Malus sentit poindre sa chance. Le démon serait obligé de le laisser dégainer l’Épée de Khaine avant qu’ils se retrouvent submergés. Concentrant toute sa volonté haineuse, il voulut tendre la main vers la lame.

Mais, quelques mètres avant d’arriver sur le sang-froid, la meute hurlante tomba à genoux et les hommes-bêtes se mirent face contre terre, leurs cornes posées contre les pavés en forme de crâne. Au centre de la foule, un chaman doté d’un unique œil rougeoyant au milieu de son crâne étroit se mit à chevroter :

— La prophétie est accomplie ! Le Buveur des Mondes est parmi nous ! Prosternez-vous devant le Prince de Slaanesh et chantons l’hymne de la Nuit Éternelle !

Une fois encore, le démon cingla l’esprit aux abois du nauglir et la bête de guerre repartit de l’avant en trottant vers la voie qui s’ouvrait au cœur de la foule recueillie. Malus tremblait d’une rage impuissante tandis qu’ils traversaient la harde sans encombre et que les arbres se faisaient moins denses. Au-delà, se dressait une structure carrée à niveaux superposés de pierre nue et noire, sans la moindre fenêtre ou décoration, aussi froide et dénuée d’âme que les Abysses. Le temple était cerné d’un mur de la même pierre et d’une arche. Un an plus tôt, une terrible bataille s’était tenue là. Les squelettes des hommes-bêtes et créatures difformes du Chaos jonchaient encore le sol, à l’endroit où elles avaient succombé aux carreaux et aux lames des druchii. Les os craquaient sous les lourdes pattes de Spite qui s’engageait sous l’arche avant de s’arrêter dans la cour.
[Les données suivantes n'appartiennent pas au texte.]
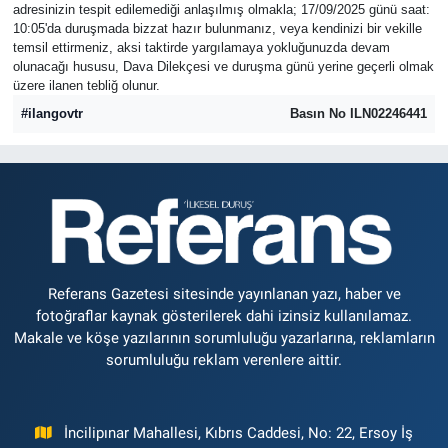
adresinizin tespit edilemediği anlaşılmış olmakla; 17/09/2025 günü saat:
10:05'da duruşmada bizzat hazır bulunmanız, veya kendinizi bir vekille
temsil ettirmeniz, aksi taktirde yargılamaya yokluğunuzda devam
olunacağı hususu, Dava Dilekçesi ve duruşma günü yerine geçerli olmak
üzere ilanen tebliğ olunur.
#ilangovtr
Basın No ILN02246441
Referans Gazetesi sitesinde yayınlanan yazı, haber ve
fotoğraflar kaynak gösterilerek dahi izinsiz kullanılamaz.
Makale ve köşe yazılarının sorumluluğu yazarlarına, reklamların
sorumluluğu reklam verenlere aittir.
İncilipınar Mahallesi, Kıbrıs Caddesi, No: 22, Ersoy İş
D’autres ossements recouvraient le sol, témoignage d’un autre massacre. D’énormes crânes et des piles d’os noirs qui avaient appartenu à des nauglirs et des squelettes druchii en armure rouillée. Ils gisaient dans la neige blanche où la mort les avait trouvés douze mois plus tôt.

Il avait tué ses propres serviteurs guidé par la honte, incapable de supporter qu’ils voient comment le démon en avait fait son esclave. Aujourd’hui, il affrontait leur regard noir et vide et aurait voulu réduire leurs os gris en poussière.

Le corps de Malus se mit en branle, glissant maladroitement de selle. Son visage se tordit dans un rictus de rage contrariée. Le dynaste regarda impuissant ses mains détacher l’épée de la selle et attraper le sac usé qui contenait les autres reliques du démon. Spite s’effondra alors sur le flanc, comme enfin libéré d’un terrible fardeau. La bête frissonnait et respirait bruyamment, péniblement.

Il est l’heure, fit le démon d’une voix cruelle qui résonnait dans le crâne de Malus. Dépêche-toi ! Porte les reliques jusqu’à la chambre de cristal et ta malédiction ne tardera pas à prendre fin.

Saisi de terreur, Malus tourna le dos au nauglir moribond et s’avança tel un condamné vers les ombres du temple du démon.